Una regia sperimentale a tratti cinematografica accompagna uno spettacolo ben costruito che si avvale di attori decisamente espressivi e sincroni allo stile che impregna l’opera, giocata a livello interpretativo sul mimo – espediente ricorrente nel trattare il tema delle migrazioni. E’ però proprio quest’ultimo, lo stile fiabesco e semplicistico del linguaggio scelto del regista e nel quale gli attori sembrano sguazzare con armonia che toglie forza alla grandezza del tema portante e dei microtemi delle grandi passioni e contraddizioni dell’umano.
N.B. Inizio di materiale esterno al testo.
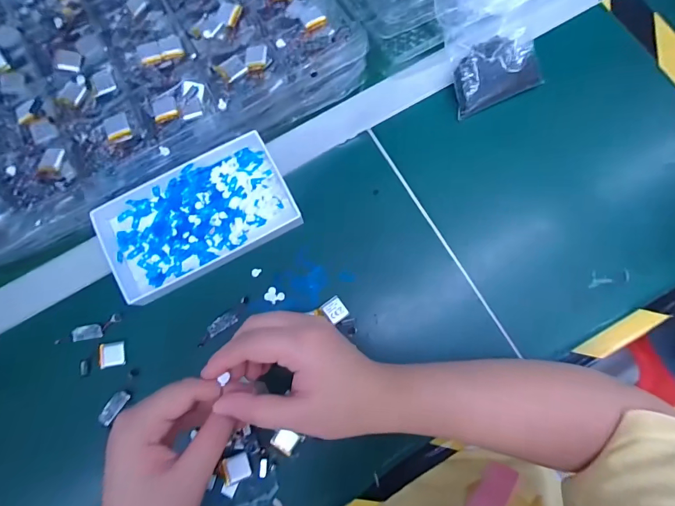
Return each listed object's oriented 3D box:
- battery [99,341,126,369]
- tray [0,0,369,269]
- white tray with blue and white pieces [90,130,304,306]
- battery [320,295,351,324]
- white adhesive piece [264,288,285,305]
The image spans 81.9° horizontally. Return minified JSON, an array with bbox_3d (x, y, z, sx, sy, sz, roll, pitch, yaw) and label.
[{"bbox_3d":[-0.208,0.094,0.360,0.020,0.011,0.021,-8,78,1],"label":"battery"},{"bbox_3d":[-0.223,-0.224,0.396,0.471,0.073,0.331,-29,78,-3],"label":"tray"},{"bbox_3d":[-0.133,-0.034,0.376,0.177,0.033,0.106,-27,78,-3],"label":"white tray with blue and white pieces"},{"bbox_3d":[-0.002,0.053,0.359,0.019,0.004,0.022,-35,79,-5],"label":"battery"},{"bbox_3d":[-0.060,0.041,0.370,0.018,0.004,0.014,28,81,8],"label":"white adhesive piece"}]

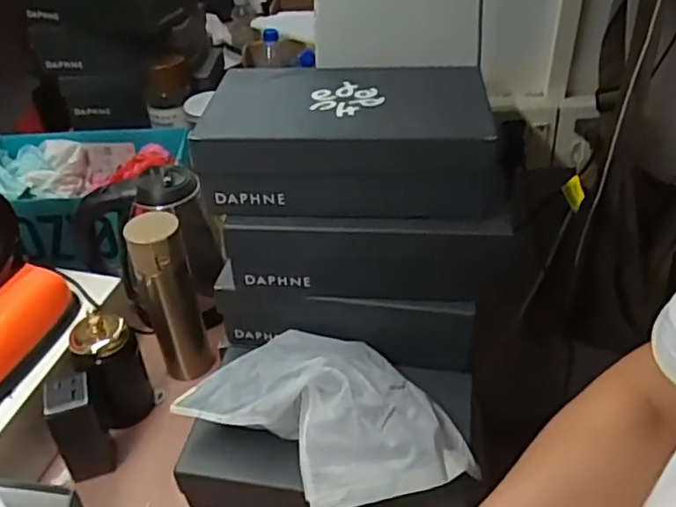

Un inizio alla Lynch, degno di Cuore Selvaggio, con tanto di citazione e siparietti ripresi solo a tratti nei rari momenti in cui il gusto dell’onirico, la sua natura inquietante, venivano a dare sostegno e spessore; questi elementi potevano dare corpo alla complessità che la compagnia ha cercato di portare sul palco ma la regia ha preferito i toni del perbenismo, della commedia e dell’esplicito degni più di un tentativo di sensibilizzazione sociale rispetto ad un tema fattosi caldo e controverso nell’attualità, che non di una grande opera d’arte.

Eliana Cianci

6 maggio, Teatro Verdi (festival Segnali):
Giulia Viana, interprete e drammaturga, e Giacomo Ferraù, drammaturgo e regista, ci presentano il paradosso di un viaggio immobile e mimato che si svolge nell’angusto spazio teatrale, specchio e restituzione della cruda realtà. Non c’è lieto fine nella loro rilettura del grande classico americano per l’infanzia, né mancano momenti di tensione al limite del romanzo “di paura”; eppure una nota positiva risuona nelle parole di Dorothy, maturata grazie all’esperienza che ha vissuto e ora pronta a testimoniarla, a denunciare il mondo dei suoi zii e di chi volta lo sguardo di fronte alla miseria per paura della diversità. Per questo, O.z. ricade nella grande categoria dei racconti di formazione, costante riferimento di generazioni di bambini dall’800 ad oggi.
In uno spettacolo tanto denso di riferimenti cinematografici, il topos del naufragio richiama il benpensante Giordana di Quando sei nato non puoi più nasconderti e ricorda il ruvido Kipling di Capitani coraggiosi, la nuova consapevolezza di Dorothy diventa pop quanto la redenzione di Cutzco in Le follie dell’imperatore, il Leone sembra il Sgt. Hartman e l’Uomo di latta è assolutamente C-3PO.
Anche la lezione del teatro fisico di Brie è ben riconoscibile, appresa a dovere e ben riproposta dagli attori Pinna, Stelluti e Scuderi; e se anche i registri stilistici non sempre si armonizzano, altalenando tra l’ironia, la tragedia e il sentimentale,  l’impressione è un caos narrativamente organizzato. Il maggior elemento di coesione è comunque offerto dai simboli di cui lo spettacolo è disseminato: l’acquario, il mare, il confine, il sentiero dorato, le scarpe rosse… Un po’ come quel bell’episodio di Scrubs, non so se lo ricordate:

Si può dire che anche l’O.z. di Eco di fondo, coerente col suo impianto cinematografico, scada nell’errore di tutti gli schermi, grandi o piccoli che siano: la tendenza alle semplificazioni. Ma si può affermare con altrettanta certezza che ne condivide anche la più grande forza, il suo messaggio di solidarietà e rispetto arriva chiaro e potente, come in una favola.